Going line by line through the data below, how many lines contain the word "knee"? Give only the number.

+---+

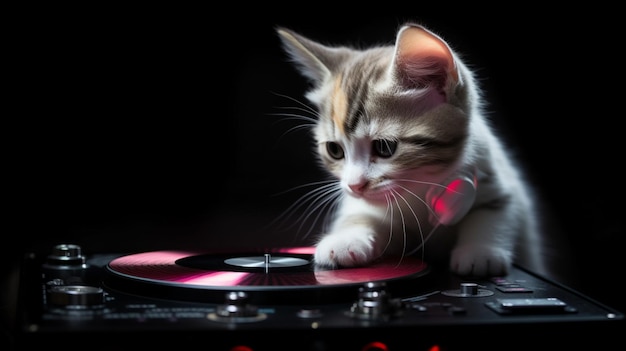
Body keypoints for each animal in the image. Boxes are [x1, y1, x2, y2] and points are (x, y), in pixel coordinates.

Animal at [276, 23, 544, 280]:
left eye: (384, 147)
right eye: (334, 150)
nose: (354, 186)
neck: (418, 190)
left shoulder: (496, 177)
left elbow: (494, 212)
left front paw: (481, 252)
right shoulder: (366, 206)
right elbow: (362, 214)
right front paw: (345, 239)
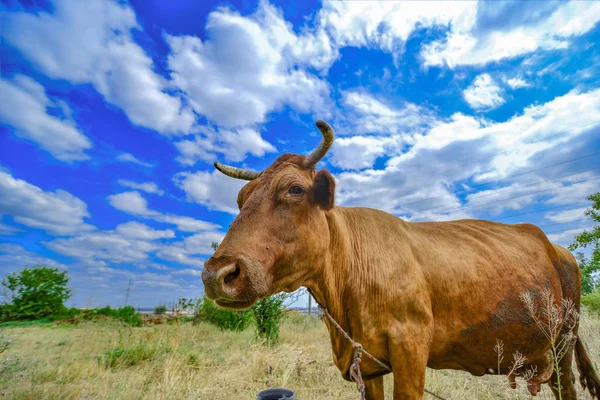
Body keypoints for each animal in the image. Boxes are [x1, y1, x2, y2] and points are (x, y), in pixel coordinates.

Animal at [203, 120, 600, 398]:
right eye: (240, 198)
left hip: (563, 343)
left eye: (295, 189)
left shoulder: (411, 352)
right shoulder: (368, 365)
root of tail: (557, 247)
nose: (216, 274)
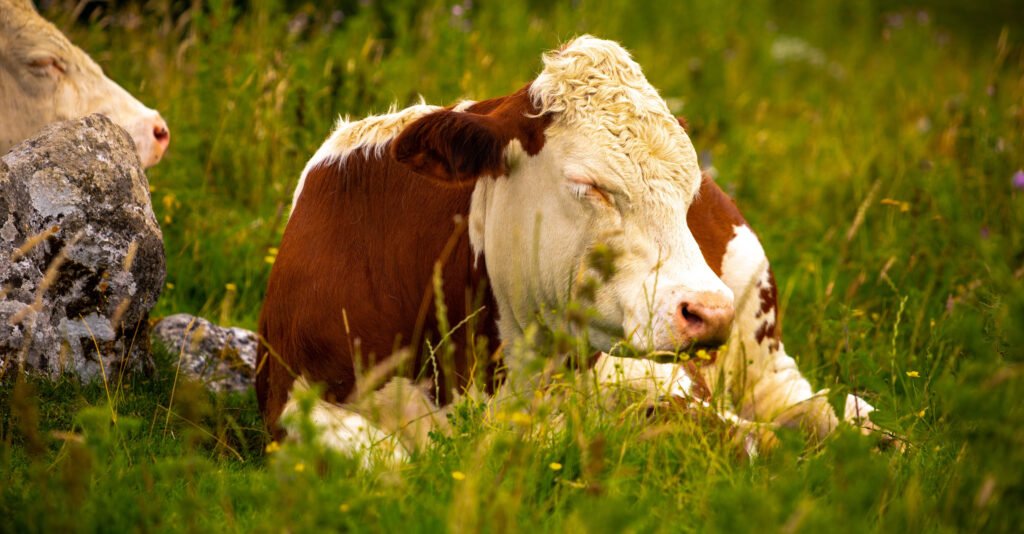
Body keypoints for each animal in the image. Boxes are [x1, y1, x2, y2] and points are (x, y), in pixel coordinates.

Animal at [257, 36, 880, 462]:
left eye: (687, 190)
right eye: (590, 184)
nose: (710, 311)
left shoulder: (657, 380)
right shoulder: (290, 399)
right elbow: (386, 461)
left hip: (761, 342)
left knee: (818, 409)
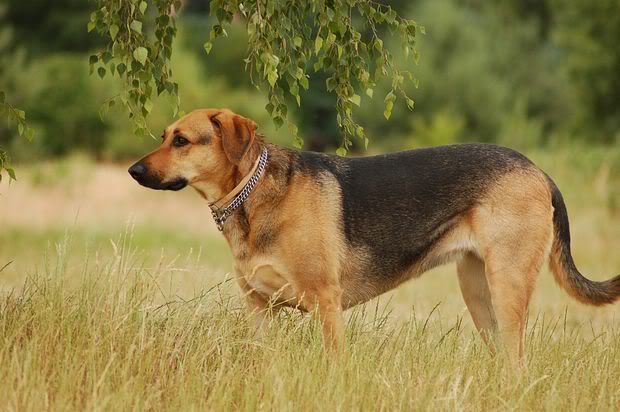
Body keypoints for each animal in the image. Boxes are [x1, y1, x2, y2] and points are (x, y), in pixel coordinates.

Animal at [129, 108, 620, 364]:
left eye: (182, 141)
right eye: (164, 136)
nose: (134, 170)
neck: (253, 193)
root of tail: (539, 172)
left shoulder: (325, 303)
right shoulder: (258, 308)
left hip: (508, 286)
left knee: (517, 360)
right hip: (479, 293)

+---+

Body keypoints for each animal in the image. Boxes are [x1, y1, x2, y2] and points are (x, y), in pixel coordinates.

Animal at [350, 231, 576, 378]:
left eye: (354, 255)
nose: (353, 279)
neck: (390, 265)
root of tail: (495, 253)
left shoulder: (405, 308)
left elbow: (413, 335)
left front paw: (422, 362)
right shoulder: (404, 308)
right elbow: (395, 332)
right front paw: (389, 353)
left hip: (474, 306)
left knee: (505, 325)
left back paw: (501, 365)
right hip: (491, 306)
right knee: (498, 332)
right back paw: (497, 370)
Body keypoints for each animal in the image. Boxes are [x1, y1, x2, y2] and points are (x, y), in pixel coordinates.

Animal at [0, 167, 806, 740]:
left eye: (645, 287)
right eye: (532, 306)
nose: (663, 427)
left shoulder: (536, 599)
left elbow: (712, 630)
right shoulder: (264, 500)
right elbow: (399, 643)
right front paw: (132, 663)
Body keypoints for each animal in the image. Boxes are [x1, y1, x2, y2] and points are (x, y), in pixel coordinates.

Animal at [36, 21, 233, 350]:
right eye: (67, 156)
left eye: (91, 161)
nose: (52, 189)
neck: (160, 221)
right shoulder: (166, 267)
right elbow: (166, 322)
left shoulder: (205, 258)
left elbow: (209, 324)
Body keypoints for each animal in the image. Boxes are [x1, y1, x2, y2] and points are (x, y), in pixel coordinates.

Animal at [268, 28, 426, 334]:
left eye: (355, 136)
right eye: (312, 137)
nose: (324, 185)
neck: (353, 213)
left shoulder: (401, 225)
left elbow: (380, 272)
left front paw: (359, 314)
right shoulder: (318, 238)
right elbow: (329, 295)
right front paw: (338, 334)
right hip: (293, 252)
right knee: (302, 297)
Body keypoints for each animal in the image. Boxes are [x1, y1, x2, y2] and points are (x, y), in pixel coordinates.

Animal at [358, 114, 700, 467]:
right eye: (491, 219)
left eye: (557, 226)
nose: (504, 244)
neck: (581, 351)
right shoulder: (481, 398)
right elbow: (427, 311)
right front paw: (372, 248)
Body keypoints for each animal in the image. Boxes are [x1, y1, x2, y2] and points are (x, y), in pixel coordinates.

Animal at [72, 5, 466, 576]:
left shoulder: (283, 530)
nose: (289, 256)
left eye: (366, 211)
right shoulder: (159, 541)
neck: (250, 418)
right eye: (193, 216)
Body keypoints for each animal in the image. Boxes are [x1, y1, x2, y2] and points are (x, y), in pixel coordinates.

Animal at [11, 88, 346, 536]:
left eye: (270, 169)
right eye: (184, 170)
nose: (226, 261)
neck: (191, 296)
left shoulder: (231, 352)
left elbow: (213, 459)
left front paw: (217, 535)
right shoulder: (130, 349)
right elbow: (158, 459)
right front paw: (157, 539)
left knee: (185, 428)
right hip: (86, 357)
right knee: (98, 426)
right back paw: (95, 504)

+---+

Solution for this exercise » 7